The Coolest New "Restaurant" in Town
Grand Prize plans to host rotating lineup of chefs in kitchen.

BY KATHARINE SHILCUTT

Grand Prize Bar has been more than just a bar since it opened nearly two years ago — it's had a culinary history of its own nearly since its birth. Only a few months after Grand Prize began shaking up its first cocktails in July 2010, chef Adam ­Dorris and his cooking partner Will Walsh began serving their now-famous Ghetto Dinners to large and hungry crowds.

Popular British restaurant Feast kept the kitchen stocked with hearty pub food for a while, and many a beer dinner has been held in the large upstairs bar area. And a constant rotation of food trucks — working both on the street and in the bar's surprisingly large kitchen — kept patrons fed for months after the Ghetto Dinners went on a long hiatus.
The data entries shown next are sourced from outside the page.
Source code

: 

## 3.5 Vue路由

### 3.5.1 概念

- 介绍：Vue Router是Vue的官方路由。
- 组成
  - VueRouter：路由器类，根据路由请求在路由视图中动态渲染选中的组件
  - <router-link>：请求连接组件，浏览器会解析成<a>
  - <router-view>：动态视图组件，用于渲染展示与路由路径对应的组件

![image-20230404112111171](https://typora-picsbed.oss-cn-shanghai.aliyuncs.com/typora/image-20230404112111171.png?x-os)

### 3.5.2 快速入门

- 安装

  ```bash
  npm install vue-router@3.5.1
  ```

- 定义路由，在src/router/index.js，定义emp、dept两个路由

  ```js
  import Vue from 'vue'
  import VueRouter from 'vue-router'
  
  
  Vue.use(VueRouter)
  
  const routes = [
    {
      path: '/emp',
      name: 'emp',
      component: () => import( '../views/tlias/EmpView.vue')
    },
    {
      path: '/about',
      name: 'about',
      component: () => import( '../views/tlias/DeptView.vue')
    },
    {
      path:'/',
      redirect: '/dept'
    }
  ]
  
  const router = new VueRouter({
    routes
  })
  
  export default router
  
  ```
Regular patrons noticed, however, that for some time the bar no longer had food trucks parked out front and that the kitchen had been dormant for a while.

"People are expecting food now," says Joshua Martinez, owner of The Modular. "They want food from Grand Prize, one way or another."

So he hatched a plan with Grand Prize owners Brad Moore and Ryan Rouse to make that happen once again — and to satisfy an itch for his fellow food truck owners to get out of their trucks for a night and get back into a real kitchen. A kitchen with ovens and other cool toys, like a dehydrator and an immersion circulator.